# rental charges



## tonyandjayne (Sep 13, 2009)

hi we are moving over in May 2011 and we will be renting. I am after information about charges will we be asked for any fees when we rent. I have been told that as we are renting we dont as it is the owners that pay the agents all we have to pay is the deposit is this true. Hope someone can inform me.


----------



## Veronica (Apr 5, 2008)

tonyandjayne said:


> hi we are moving over in May 2011 and we will be renting. I am after information about charges will we be asked for any fees when we rent. I have been told that as we are renting we dont as it is the owners that pay the agents all we have to pay is the deposit is this true.
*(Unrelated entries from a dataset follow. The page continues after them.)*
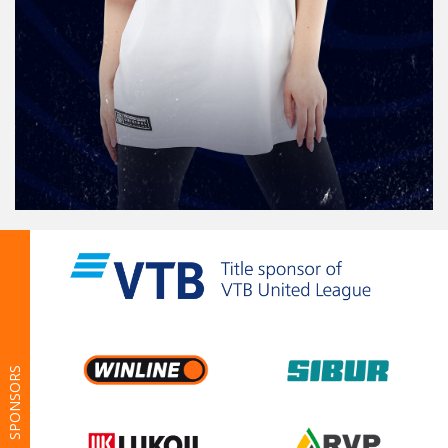
SPONSORS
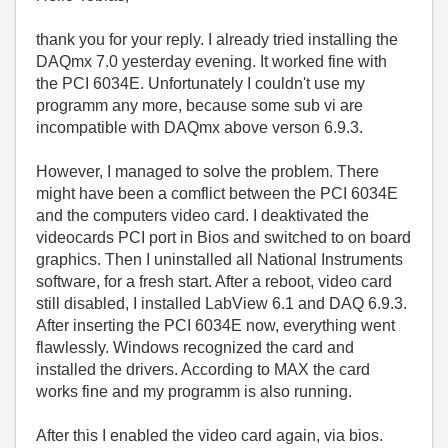
thank you for your reply. I already tried installing the
DAQmx 7.0 yesterday evening. It worked fine with
the PCI 6034E. Unfortunately I couldn't use my
programm any more, because some sub vi are
incompatible with DAQmx above verson 6.9.3.
However, I managed to solve the problem. There
might have been a comflict between the PCI 6034E
and the computers video card. I deaktivated the
videocards PCI port in Bios and switched to on board
graphics. Then I uninstalled all National Instruments
software, for a fresh start. After a reboot, video card
still disabled, I installed LabView 6.1 and DAQ 6.9.3.
After inserting the PCI 6034E now, everything went
flawlessly. Windows recognized the card and
installed the drivers. According to MAX the card
works fine and my programm is also running.
After this I enabled the video card again, via bios.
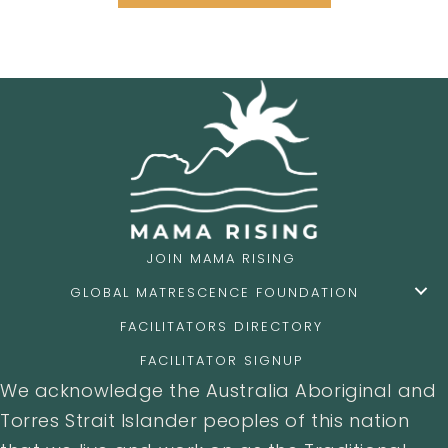
JOIN MAMA RISING
GLOBAL MATRESCENCE FOUNDATION
FACILITATORS DIRECTORY
FACILITATOR SIGNUP
We acknowledge the Australia Aboriginal and
Torres Strait Islander peoples of this nation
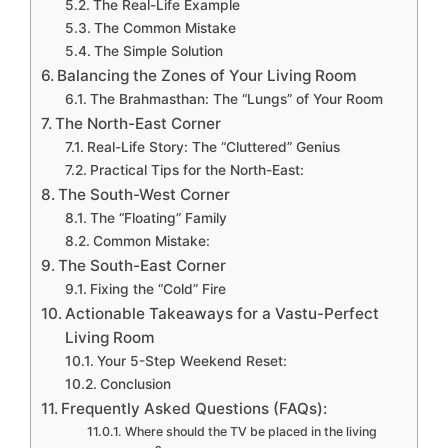
The Real-Life Example
The Common Mistake
The Simple Solution
Balancing the Zones of Your Living Room
The Brahmasthan: The “Lungs” of Your Room
The North-East Corner
Real-Life Story: The “Cluttered” Genius
Practical Tips for the North-East:
The South-West Corner
The “Floating” Family
Common Mistake:
The South-East Corner
Fixing the “Cold” Fire
Actionable Takeaways for a Vastu-Perfect
Living Room
Your 5-Step Weekend Reset:
Conclusion
Frequently Asked Questions (FAQs):
Where should the TV be placed in the living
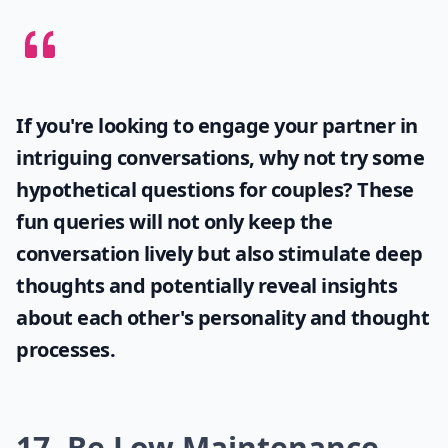
How can I get a guy's attention?
Can playing hard to get make a guy like you more?
What should I do to keep a guy interested in the lo
Ask
0/80
If you're looking to engage your partner in
intriguing conversations, why not try some
hypothetical questions for couples
? These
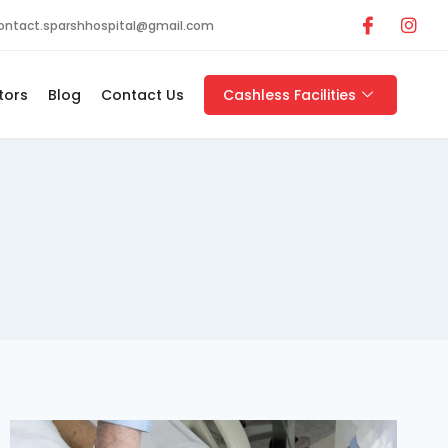
ontact.sparshhospital@gmail.com
tors
Blog
Contact Us
Cashless Facilities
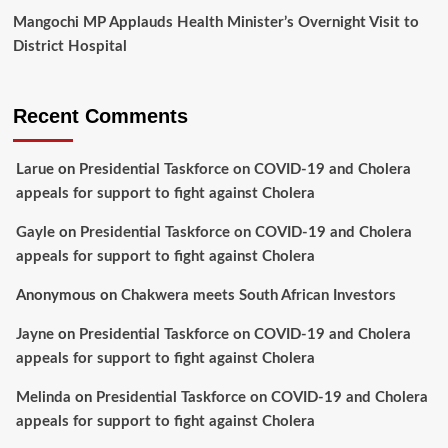
Mangochi MP Applauds Health Minister’s Overnight Visit to
District Hospital
Recent Comments
Larue
on
Presidential Taskforce on COVID-19 and Cholera
appeals for support to fight against Cholera
Gayle
on
Presidential Taskforce on COVID-19 and Cholera
appeals for support to fight against Cholera
Anonymous
on
Chakwera meets South African Investors
Jayne
on
Presidential Taskforce on COVID-19 and Cholera
appeals for support to fight against Cholera
Melinda
on
Presidential Taskforce on COVID-19 and Cholera
appeals for support to fight against Cholera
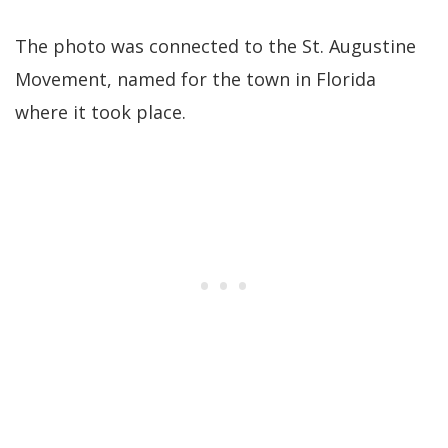
The photo was connected to the St. Augustine
Movement, named for the town in Florida
where it took place.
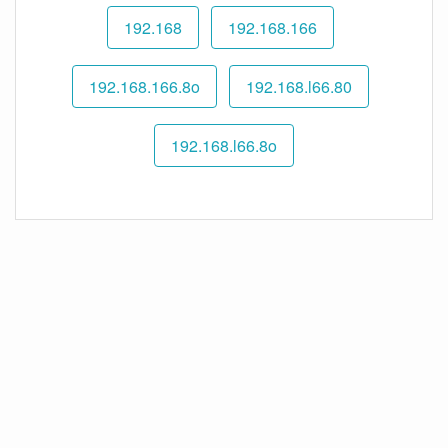
192.168
192.168.166
192.168.166.8o
192.168.l66.80
192.168.l66.8o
Hope someone can inform me.


Lets just say if an agent asks you for a fee for finding y ou a place you should walk away. There are a few unscrupulous agents who do try it but as the owner pays the agents fee you should not pay anything.
You will be expected to pay a months deposit plus one months rent in advance. The deposit is returned to you when you leave if there is no damage to be paid for.
You may also have to foreit your deposit if you leave early without giving a good prior notice.

Regards
Veronica


----------



## steveg63 (Sep 5, 2010)

tonyandjayne said:


> hi we are moving over in May 2011 and we will be renting. I am after information about charges will we be asked for any fees when we rent. I have been told that as we are renting we dont as it is the owners that pay the agents all we have to pay is the deposit is this true. Hope someone can inform me.


Hi Tony and Jayne, we have recently signed our contract for the rent of a 4bed villa in Peyia, as were are not coming over until March but wanted to reserve the villa we paid 1 months rental as deposit and 4 months rent 'up front'. Normally we would have paid the 1 month deposit and 1 month upfront,

If you want any more info just let me know.

Steve


----------



## HBC123 (Aug 17, 2010)

*Bungalow to rent peyia*

Hi there

My mother is deserately wanting to rent her bungalow in Peyia as she is still wanting to move back to the UK.

She does have it up or rent on a friends website but looking for some advice to gain a quicker rent!!!

Thanks

Helen


----------



## mickred (Sep 18, 2011)

*rental*



HBC123 said:


> Hi there
> 
> My mother is deserately wanting to rent her bungalow in Peyia as she is still wanting to move back to the UK.
> 
> ...


Hi,
Only just joined the forum as my wife and I are looking to move to cyprus early next year on a one year trial basis.
Your mother as probably rented by now but if not what price would it be per month?
regards
Mick


----------